Office of Maryland Attorney General J. Joseph Curran, Jr.

November 1, 2001 Media Inquiries: Sean Caine 410-576-6357


Attorney General J. Joseph Curran, Jr. announced today that Shannon Lee Borum, 25, of 2325 Maytime Drive, Gambrills, has been sentenced for her role in the straw purchase of firearms in Anne Arundel County, as a result of his gun trafficking initiative, Operation Crime Gun. Borum pleaded guilty on August 9, 2000, to Conspiracy to Participate in a Straw Purchase and False Application to Purchase a Regulated Firearm.

Anne Arundel County Circuit Court Judge Nancy Davis-Loomis sentenced Borum on each count to 18 months incarceration, suspending all but 60 days, to be served in the form of house arrest. After the completion of the 60 days of house arrest, Borum will be under two years of supervised probation, with the special condition of having to obtain her GED. These convictions prohibit Borum from ever being able to apply for, or possess, firearms.

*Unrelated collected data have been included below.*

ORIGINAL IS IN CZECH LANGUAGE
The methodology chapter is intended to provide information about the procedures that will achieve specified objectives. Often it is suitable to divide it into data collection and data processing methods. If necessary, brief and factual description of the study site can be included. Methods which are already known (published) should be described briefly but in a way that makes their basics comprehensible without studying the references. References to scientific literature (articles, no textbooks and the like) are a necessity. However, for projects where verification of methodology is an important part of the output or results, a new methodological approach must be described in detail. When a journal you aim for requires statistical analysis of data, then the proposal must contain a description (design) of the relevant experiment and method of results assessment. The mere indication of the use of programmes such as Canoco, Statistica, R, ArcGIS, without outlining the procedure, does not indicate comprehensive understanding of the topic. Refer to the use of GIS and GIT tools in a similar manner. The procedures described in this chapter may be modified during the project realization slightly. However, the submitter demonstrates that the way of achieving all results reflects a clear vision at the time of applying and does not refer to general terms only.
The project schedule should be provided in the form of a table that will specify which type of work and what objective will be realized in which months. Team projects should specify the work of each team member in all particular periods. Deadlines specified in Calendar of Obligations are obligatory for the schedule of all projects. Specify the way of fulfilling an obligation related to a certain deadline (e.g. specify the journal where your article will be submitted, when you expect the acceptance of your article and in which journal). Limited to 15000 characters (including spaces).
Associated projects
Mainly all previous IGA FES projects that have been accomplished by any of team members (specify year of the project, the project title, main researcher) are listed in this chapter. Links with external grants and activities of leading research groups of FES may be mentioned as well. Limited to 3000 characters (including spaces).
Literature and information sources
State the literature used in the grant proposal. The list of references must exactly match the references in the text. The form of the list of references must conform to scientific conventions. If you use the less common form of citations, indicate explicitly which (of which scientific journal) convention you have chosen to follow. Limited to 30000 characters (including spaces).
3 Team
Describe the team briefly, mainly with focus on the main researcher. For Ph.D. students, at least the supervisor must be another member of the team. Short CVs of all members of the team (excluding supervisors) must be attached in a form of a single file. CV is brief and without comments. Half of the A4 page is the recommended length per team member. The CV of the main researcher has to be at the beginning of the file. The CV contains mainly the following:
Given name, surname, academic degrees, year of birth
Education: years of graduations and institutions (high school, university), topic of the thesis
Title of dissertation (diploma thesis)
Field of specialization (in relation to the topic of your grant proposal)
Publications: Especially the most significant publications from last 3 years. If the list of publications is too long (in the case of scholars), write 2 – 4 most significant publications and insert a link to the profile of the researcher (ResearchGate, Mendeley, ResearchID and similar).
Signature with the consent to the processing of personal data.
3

A straw purchase is where an individual uses another person, the straw purchaser, to complete the application to purchase a regulated firearm. A straw purchase is often employed by individuals who are prohibited from themselves possessing a firearm because of such disqualifying events like prior criminal convictions. The straw purchaser, who is not disqualified to possess a regulated firearm, then takes initial possession of that firearm, and subsequently transfers that firearm to the disqualified individual. Therefore, all of the laws designed to keep regulated firearms out of the possession of certain prohibited persons is entirely circumvented.

According to the facts presented to the court, on January 30, 2001, Borum and Eric Rondell Downey, 22, of 496 North Patuxent Road, Odenton, entered Arundel Firearms and Pawn Inc. and began looking at firearms. Borum ultimately submitted an application to purchase a 12 gauge shotgun. She was "not disapproved" and was allowed to take the shotgun that day. Borum also applied to purchase a 22 caliber semi-automatic pistol. That application was submitted to the Maryland State Police Firearms Registration Section as part of the seven day criminal background investigation. One of the questions asked of Borum on the application was whether she was engaged in a straw purchase, and she answered that she was not. On February 9, 2001, in that Borum was determined "not disqualified" from possessing the handgun, she was permitted to return to the firearms dealer and take possession of the firearm.

On Feburary 23, 2001, members of the Ceasefire Unit of the Maryland State Police conducted an investigation into the purchase of the firearms. They ultimately discovered that Borum had already given Downey both the shotgun and handgun. Upon questioning by the troopers, Borum stated that she was asked to buy the weapons by Downey, and was given the money to purchase the weapons by Downey. The troopers subsequently confronted Downey, and the handgun was retrieved from his vehicle, and the shotgun was recovered from under a futon bed in Downey’s residence. The shotgun was fully loaded, and easily accessible to young child living at the residence. The court was informed that Downey is disqualified from possessing a regulated firearm himself because of having been adjudicated delinquent for the offense of Distribution of Cocaine as a juvenile. A new law that took effect on October 1, 2001, makes such adjudications as a juvenile a disqualifying condition if the person is under the age of 30, which Downey was at the time he was found in possession of the handgun.

This case was investigated by the Cease Fire Unit of the Maryland State Police and will be prosecuted by the Office of the Attorney General, Special Crimes Unit, Criminal Investigations Division, in connection with a partnership the two agencies have formed to further efforts to combat handgun violations. Funding for Operation Crime Gun comes from a grant received from the Governor’s Office on Crime Control and Prevention.